=== Begin Enclosure ===
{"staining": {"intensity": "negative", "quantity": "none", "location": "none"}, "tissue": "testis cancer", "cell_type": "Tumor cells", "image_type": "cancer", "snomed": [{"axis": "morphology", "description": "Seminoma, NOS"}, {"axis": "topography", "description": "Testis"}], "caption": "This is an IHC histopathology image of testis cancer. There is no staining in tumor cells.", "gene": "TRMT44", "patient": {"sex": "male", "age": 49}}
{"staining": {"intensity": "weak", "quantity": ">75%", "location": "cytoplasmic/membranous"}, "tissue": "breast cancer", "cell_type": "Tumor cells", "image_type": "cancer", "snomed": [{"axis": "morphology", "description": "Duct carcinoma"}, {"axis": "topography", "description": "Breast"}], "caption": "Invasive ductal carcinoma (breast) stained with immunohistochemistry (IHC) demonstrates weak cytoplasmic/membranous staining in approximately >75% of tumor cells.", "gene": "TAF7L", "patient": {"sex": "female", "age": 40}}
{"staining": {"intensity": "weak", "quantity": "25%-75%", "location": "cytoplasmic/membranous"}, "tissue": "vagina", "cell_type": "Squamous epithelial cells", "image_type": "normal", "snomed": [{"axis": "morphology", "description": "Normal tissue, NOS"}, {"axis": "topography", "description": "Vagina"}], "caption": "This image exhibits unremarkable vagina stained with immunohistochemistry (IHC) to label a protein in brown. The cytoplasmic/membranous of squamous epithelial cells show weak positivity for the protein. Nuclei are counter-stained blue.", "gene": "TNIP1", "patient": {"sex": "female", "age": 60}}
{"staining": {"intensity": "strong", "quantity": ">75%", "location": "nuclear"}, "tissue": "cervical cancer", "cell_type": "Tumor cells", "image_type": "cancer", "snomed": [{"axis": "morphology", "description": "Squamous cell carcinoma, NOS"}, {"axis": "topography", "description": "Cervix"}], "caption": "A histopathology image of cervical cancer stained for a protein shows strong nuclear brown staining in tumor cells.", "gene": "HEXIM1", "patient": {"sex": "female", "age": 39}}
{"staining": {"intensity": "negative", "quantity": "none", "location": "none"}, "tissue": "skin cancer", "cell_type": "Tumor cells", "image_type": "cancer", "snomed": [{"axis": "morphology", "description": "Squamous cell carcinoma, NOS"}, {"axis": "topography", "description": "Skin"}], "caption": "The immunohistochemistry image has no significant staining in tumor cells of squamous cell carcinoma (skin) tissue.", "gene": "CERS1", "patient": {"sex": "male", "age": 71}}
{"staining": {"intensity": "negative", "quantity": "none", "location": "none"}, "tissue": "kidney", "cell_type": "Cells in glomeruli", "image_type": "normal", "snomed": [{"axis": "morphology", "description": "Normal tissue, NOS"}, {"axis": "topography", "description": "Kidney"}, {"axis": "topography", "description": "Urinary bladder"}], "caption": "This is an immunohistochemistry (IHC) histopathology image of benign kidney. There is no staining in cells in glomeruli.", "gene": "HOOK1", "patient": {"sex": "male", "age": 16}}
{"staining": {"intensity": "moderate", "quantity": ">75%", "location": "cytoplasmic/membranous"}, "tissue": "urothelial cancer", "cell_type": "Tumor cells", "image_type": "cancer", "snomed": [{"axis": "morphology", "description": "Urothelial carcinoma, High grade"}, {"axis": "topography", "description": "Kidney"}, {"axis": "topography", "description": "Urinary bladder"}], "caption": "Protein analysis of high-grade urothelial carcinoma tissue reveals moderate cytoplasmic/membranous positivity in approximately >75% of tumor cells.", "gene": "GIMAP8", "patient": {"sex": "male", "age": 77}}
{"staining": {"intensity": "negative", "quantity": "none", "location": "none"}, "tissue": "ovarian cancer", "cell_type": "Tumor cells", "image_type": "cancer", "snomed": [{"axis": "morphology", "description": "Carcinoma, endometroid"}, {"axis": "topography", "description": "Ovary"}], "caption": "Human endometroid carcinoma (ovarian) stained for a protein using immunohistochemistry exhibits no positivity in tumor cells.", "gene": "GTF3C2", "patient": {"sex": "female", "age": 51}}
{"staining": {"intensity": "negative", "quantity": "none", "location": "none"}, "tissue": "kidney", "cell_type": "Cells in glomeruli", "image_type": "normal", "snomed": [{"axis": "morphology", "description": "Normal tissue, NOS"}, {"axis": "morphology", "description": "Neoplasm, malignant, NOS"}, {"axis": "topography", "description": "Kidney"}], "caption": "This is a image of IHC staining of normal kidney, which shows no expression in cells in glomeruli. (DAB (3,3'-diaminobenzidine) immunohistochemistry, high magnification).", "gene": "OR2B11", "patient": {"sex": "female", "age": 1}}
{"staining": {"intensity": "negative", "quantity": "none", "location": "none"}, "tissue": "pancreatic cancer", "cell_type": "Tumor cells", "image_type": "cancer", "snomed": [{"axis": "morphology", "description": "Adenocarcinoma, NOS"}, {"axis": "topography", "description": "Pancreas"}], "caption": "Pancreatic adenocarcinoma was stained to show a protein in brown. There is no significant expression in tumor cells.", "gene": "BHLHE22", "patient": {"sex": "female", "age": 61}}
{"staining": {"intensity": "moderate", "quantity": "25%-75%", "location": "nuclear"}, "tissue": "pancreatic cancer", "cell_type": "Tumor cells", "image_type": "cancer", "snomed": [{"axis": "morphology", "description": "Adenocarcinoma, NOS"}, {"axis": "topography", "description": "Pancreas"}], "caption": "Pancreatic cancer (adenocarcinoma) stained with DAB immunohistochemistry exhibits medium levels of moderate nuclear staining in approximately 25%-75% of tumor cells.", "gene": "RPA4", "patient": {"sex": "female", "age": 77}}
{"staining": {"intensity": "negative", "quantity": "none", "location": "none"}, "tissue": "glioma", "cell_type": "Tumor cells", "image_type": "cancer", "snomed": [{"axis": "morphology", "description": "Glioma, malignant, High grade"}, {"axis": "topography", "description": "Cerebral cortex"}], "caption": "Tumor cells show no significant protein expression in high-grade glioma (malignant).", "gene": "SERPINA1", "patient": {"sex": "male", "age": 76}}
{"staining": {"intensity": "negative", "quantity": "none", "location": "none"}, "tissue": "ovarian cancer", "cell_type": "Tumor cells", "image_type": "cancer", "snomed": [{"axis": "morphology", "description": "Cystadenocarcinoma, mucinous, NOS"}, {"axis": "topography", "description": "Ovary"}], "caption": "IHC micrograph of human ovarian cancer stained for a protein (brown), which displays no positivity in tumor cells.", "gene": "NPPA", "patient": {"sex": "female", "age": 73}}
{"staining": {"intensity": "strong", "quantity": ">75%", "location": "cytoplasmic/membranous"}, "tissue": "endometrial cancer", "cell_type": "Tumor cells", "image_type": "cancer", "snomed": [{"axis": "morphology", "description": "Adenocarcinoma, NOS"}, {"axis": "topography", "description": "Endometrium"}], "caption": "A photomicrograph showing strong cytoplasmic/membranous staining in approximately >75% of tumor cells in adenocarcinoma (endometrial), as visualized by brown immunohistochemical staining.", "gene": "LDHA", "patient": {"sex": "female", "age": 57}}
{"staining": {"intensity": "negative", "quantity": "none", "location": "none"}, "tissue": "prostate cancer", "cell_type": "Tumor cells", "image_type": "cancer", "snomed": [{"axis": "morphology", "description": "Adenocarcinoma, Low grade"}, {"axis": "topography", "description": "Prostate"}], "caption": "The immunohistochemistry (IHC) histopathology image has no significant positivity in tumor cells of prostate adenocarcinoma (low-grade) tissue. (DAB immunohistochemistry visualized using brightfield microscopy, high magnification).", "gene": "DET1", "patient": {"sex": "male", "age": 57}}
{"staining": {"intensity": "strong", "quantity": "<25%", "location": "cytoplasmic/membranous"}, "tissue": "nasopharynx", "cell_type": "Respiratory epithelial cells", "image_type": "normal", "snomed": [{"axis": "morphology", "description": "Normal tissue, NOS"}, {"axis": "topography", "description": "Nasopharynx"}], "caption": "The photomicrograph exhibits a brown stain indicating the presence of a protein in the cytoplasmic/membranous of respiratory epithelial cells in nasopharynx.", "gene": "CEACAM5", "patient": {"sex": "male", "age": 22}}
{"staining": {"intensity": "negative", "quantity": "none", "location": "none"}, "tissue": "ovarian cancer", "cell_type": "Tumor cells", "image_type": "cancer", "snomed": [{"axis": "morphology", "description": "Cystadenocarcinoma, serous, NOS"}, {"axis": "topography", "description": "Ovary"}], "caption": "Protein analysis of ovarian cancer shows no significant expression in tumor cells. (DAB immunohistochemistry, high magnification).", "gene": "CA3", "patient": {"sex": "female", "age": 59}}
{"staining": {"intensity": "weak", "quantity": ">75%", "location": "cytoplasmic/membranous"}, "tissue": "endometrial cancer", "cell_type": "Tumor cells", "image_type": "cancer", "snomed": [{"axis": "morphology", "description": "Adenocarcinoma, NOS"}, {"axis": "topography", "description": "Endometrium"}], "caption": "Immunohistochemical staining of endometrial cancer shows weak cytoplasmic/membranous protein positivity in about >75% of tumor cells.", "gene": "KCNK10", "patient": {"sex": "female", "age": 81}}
=== End Enclosure ===
== TASK OBJECTIVE ==
Only the lines from the beginning of the material above through the line with "ductal carcinoma (breast)" are wanted; extract them exactly.

== RESULT ==
{"staining": {"intensity": "negative", "quantity": "none", "location": "none"}, "tissue": "testis cancer", "cell_type": "Tumor cells", "image_type": "cancer", "snomed": [{"axis": "morphology", "description": "Seminoma, NOS"}, {"axis": "topography", "description": "Testis"}], "caption": "This is an IHC histopathology image of testis cancer. There is no staining in tumor cells.", "gene": "TRMT44", "patient": {"sex": "male", "age": 49}}
{"staining": {"intensity": "weak", "quantity": ">75%", "location": "cytoplasmic/membranous"}, "tissue": "breast cancer", "cell_type": "Tumor cells", "image_type": "cancer", "snomed": [{"axis": "morphology", "description": "Duct carcinoma"}, {"axis": "topography", "description": "Breast"}], "caption": "Invasive ductal carcinoma (breast) stained with immunohistochemistry (IHC) demonstrates weak cytoplasmic/membranous staining in approximately >75% of tumor cells.", "gene": "TAF7L", "patient": {"sex": "female", "age": 40}}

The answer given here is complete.